Examples abound of analysis that is weak, tendentious or entirely missing, but one further instance is worth particular attention. At Chapter 9 (Employment), the authors comment on an example of a possible occupational requirement, given in the Explanatory Note to the EqA, to be a woman and not a transsexual person, even with a GRC, in order to work with victims of rape as a counsellor. They say this:
[C]are should be taken to note the word “might”. For example, the situation may well depend on how well the trans person “passes”: if it is not possible to tell by looking at / listening to a trans woman that she is transgender then it is far less likely that the genuine occupational requirement would apply as compared with, say, a trans woman who does not pass as well and in a number of respects still looks male.
The idea that “passing” is something that can or should ever be judged as a condition for employment is fraught with difficulty and embarrassment, both for anyone called upon to make such an invidious judgement, and for the trans person concerned. But even if that difficulty could be overcome, it doesn’t seem fanciful to think that the ability of a rape victim to detect when she is in the presence of a man may be heightened: her perception might not coincide with that of the manager. But more seriously than either of those objections, it should be self-evident that a rape victim who wishes to speak to a female counsellor should be granted that wish without question, and without any threat of subterfuge. It is difficult to imagine a more heartless message to convey to a rape victim than “The person you are sitting with, alone in a room, talking about your experience of rape, will either be a woman, or else a man who passes so well as female that you won’t be able to tell.”
Conclusion
If the objective of the book was to increase understanding of the law in this area, it must be judged an abject failure. Even a reader with little prior knowledge will be struck by the regularity with which the authors simply give up on the task of analysis:
“The law is, at present, hopelessly confused… Society (and lawyers and legislators) still have much thinking to do” (p.xxi).

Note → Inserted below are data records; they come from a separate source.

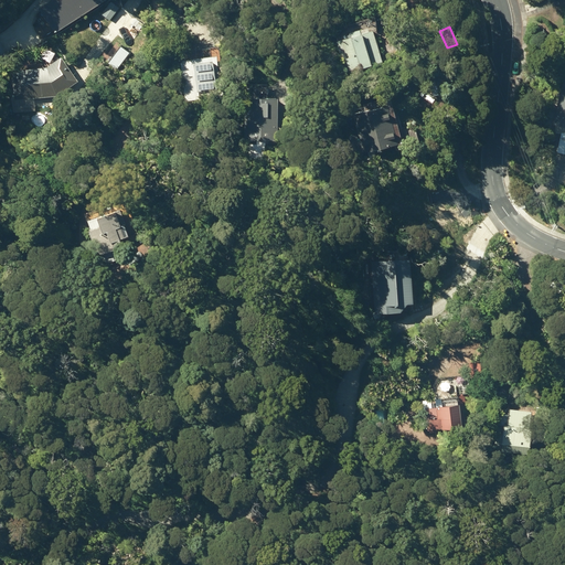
[(338,41),(347,73),(383,63),(374,31),(370,32),(369,28),(350,33),(351,36),(338,41)]
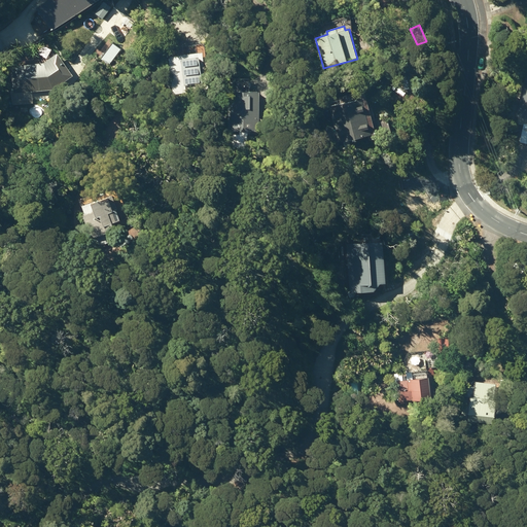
[(168,57),(172,95),(186,94),(185,92),(210,88),(208,73),(205,74),(202,53),(168,57)]
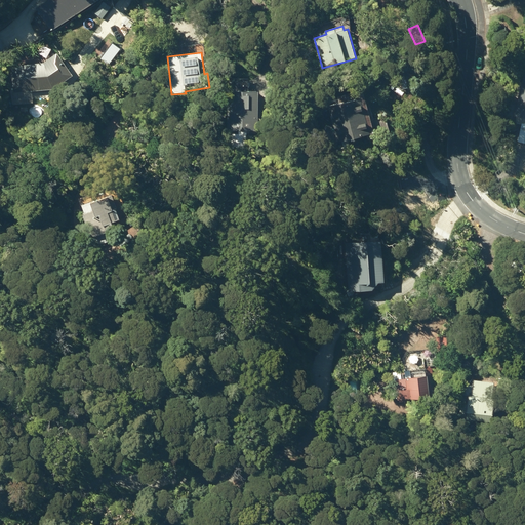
[(15,66),(17,93),(53,90),(73,77),(57,54),(45,63),(15,66)]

“The position in respect of the Equality Act… is far from certain” (p.34).
“Legislation is urgently required to clarify these provisions otherwise case law will be needed to fill the gap” (p.55).
“There does not appear to be case law on the point…” p.58.
“Whether a school should intervene to act in a way apparently inconsistent with a pupil expressing their gender identity would appear to be legally untested” (p.101).
“Whether treatment of trans pupils such as excluding them from dormitory-style accommodation would be a proportionate means of achieving a legitimate aim remains untested” (p.102).
“…. these provisions provide no guidance” (p.209).
“… this will remain a controversial area in which further legal challenges may be anticipated.”
In some of these cases, there is genuine reason for uncertainty; in others, the law is clear enough, and the uncertainty imaginary. In both cases, readers looking for assistance will be disappointed by the authors’ repeated unwillingness even to attempt to provide it. If a pair of guides on a difficult mountain path were as consistently flummoxed as the authors of this book, their clients would be saying their prayers. In truth, there is little of either guidance or practical utility in White and Newbegin’s “practical guide”.
I am (even) more than usually grateful to the several “critical friends” from the Legal Feminist collective – and others beyond: you know who you are – whose characteristically vigorous and forthright comments and editing and have improved this review beyond recognition from its first draft.